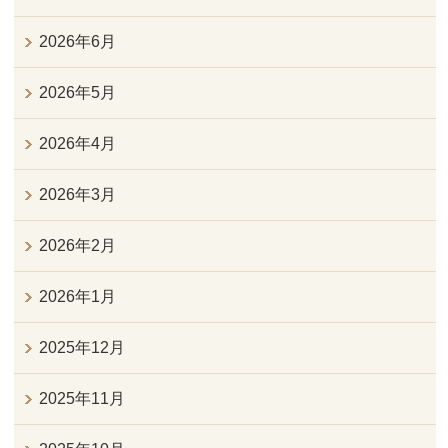
2026年6月
2026年5月
2026年4月
2026年3月
2026年2月
2026年1月
2025年12月
2025年11月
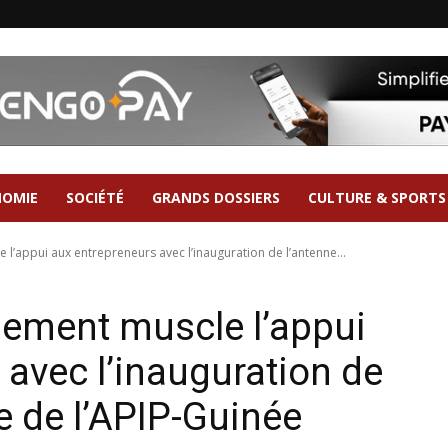
NOMIE
SOCIÉTÉ
GRANDS DOSSIERS
CULTURE & SPORTS
 l’appui aux entrepreneurs avec l’inauguration de l’antenne...
rnement muscle l’appui
 avec l’inauguration de
e de l’APIP-Guinée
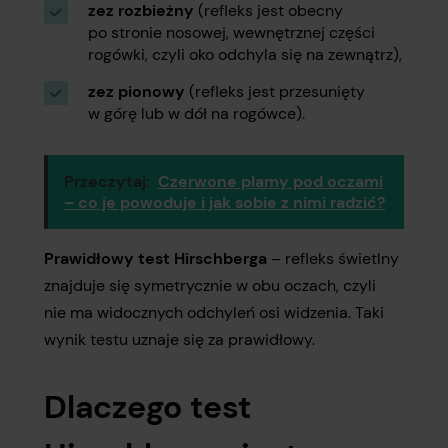
zez rozbieżny
(refleks jest obecny
po stronie nosowej, wewnętrznej części
rogówki, czyli oko odchyla się na zewnątrz),
zez pionowy
(refleks jest przesunięty
w górę lub w dół na rogówce).
Przeczytaj:
Czerwone plamy pod oczami
– co je powoduje i jak sobie z nimi radzić?
Prawidłowy test Hirschberga
– refleks świetlny
znajduje się symetrycznie w obu oczach, czyli
nie ma widocznych odchyleń osi widzenia. Taki
wynik testu uznaje się za prawidłowy.
Dlaczego test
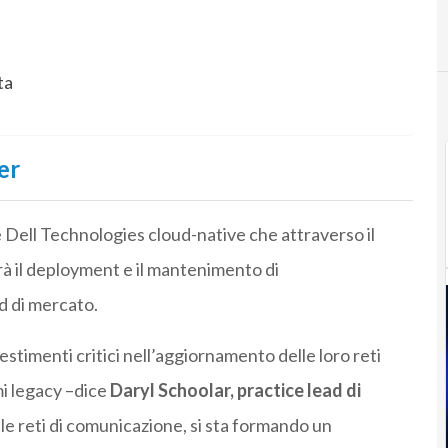
ta
er
e Dell Technologies cloud-native che attraverso il
à il deployment e il mantenimento di
d di mercato.
stimenti critici nell’aggiornamento delle loro reti
i legacy –dice
Daryl Schoolar, practice lead di
le reti di comunicazione, si sta formando un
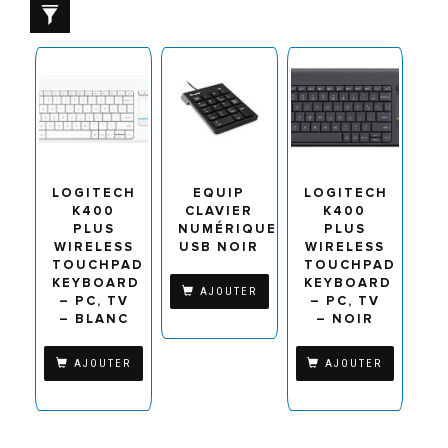
LOGITECH
EQUIP
LOGITECH
K400
CLAVIER
K400
PLUS
NUMÉRIQUE
PLUS
WIRELESS
USB NOIR
WIRELESS
TOUCHPAD
TOUCHPAD
KEYBOARD
KEYBOARD
AJOUTER
– PC, TV
– PC, TV
– BLANC
– NOIR
AJOUTER
AJOUTER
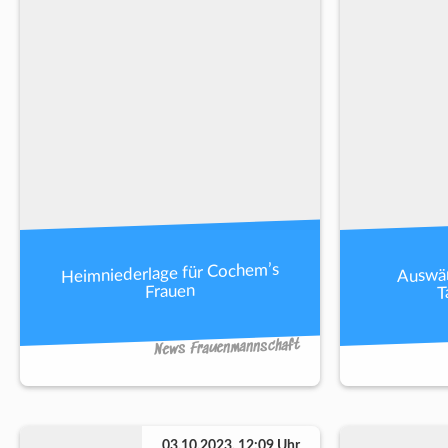
Heimniederlage für Cochem’s
Auswär
T
Frauen
News Frauenmannschaft
03.10.2023, 12:09 Uhr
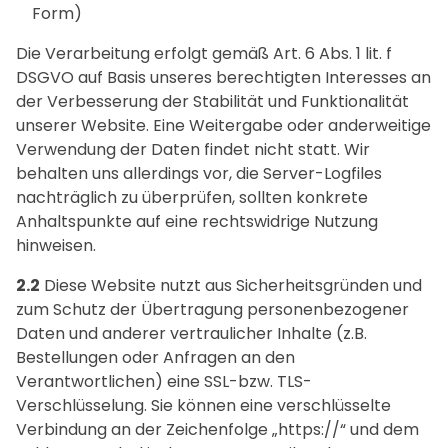
Form)
Die Verarbeitung erfolgt gemäß Art. 6 Abs. 1 lit. f
DSGVO auf Basis unseres berechtigten Interesses an
der Verbesserung der Stabilität und Funktionalität
unserer Website. Eine Weitergabe oder anderweitige
Verwendung der Daten findet nicht statt. Wir
behalten uns allerdings vor, die Server-Logfiles
nachträglich zu überprüfen, sollten konkrete
Anhaltspunkte auf eine rechtswidrige Nutzung
hinweisen.
2.2
Diese Website nutzt aus Sicherheitsgründen und
zum Schutz der Übertragung personenbezogener
Daten und anderer vertraulicher Inhalte (z.B.
Bestellungen oder Anfragen an den
Verantwortlichen) eine SSL-bzw. TLS-
Verschlüsselung. Sie können eine verschlüsselte
Verbindung an der Zeichenfolge „https://“ und dem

# # # # # # #

* Problem details *
Your task is to reproduce exactly the lines from the start of the data above through the line containing "d di mercato.", leaving every picture out.

* Output of the task *
2026年6月
2026年5月
2026年4月
2026年3月
2026年2月
2026年1月
2025年12月
2025年11月
NOMIE
SOCIÉTÉ
GRANDS DOSSIERS
CULTURE & SPORTS
 l’appui aux entrepreneurs avec l’inauguration de l’antenne...
rnement muscle l’appui
 avec l’inauguration de
e de l’APIP-Guinée
zez rozbieżny
(refleks jest obecny
po stronie nosowej, wewnętrznej części
rogówki, czyli oko odchyla się na zewnątrz),
zez pionowy
(refleks jest przesunięty
w górę lub w dół na rogówce).
Przeczytaj:
Czerwone plamy pod oczami
– co je powoduje i jak sobie z nimi radzić?
Prawidłowy test Hirschberga
– refleks świetlny
znajduje się symetrycznie w obu oczach, czyli
nie ma widocznych odchyleń osi widzenia. Taki
wynik testu uznaje się za prawidłowy.
Dlaczego test
ta
er
e Dell Technologies cloud-native che attraverso il
à il deployment e il mantenimento di
d di mercato.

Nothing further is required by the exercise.